Smashing Pumpkins frontman Billy Corgan gives poetry a try

Keri Carlson

Since Bob Dylan, we have come to accept the belief that songwriters are poets.

Lyrics (the good ones) have form, rhythm, wordplay, imagery and often rhyme – all the makings of a poem. It’s hard to deny that a song is really a musical poem.

It makes sense then, that a musician would write a book of poetry. Many in fact have done this, yet most failed (Jewel). When musicians work with words without the help of a guitar, they get lost on the page. With no music to anchor them, their words wander like a headless Thoreau.
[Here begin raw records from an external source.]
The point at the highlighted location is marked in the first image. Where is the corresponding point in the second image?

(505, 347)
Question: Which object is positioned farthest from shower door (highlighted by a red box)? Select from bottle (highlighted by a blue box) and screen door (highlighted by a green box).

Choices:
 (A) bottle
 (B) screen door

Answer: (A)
Unfortunately, former Smashing Pumpkins front man Billy Corgan falls into this same trap.

None of the poems on Corgan’s “Blinking With Fists” hold the same majesty as the songs he wrote with Smashing Pumpkins, such as “1979.” The major problem is that the poems sound forced. Corgan seems to abandon his songwriting process and instead, approaches his poems by trying to make them sound like a poem. It’s as though Corgan had an idea of what poetry ought to sound like and mimics the poetry we read in high school.

Many of the images Corgan uses – the sea, birds and love – sound cloyingly familiar. Especially the opening line in “Courage”: “There is of course the courage of a single flower/ Pushing its form thru concrete/ If only to be trampled into dust.”

“Blinking With Fists” is not without its moments. Corgan does have a knack for words as seen in “A Twixt the Twine”: “A twixt the twine and flowers divine/ Devise the deign in this copper wane/ Aghast the mask of ripping change/ Aloft amongst the highest paid.”

Because of Corgan’s previous influential work as a musician, perhaps his book is held against too high a standard. Corgan is already perceived as a poet. But this book is a disappointment.

While we should certainly continue to consider musicians in the same vein as poets, there needs to be a distinction between music writers and page writers. When you look at it this way, “Blinking With Fists” is still not a masterpiece, but there are some standout poems for a first effort. Corgan should not be ruled out as a writer.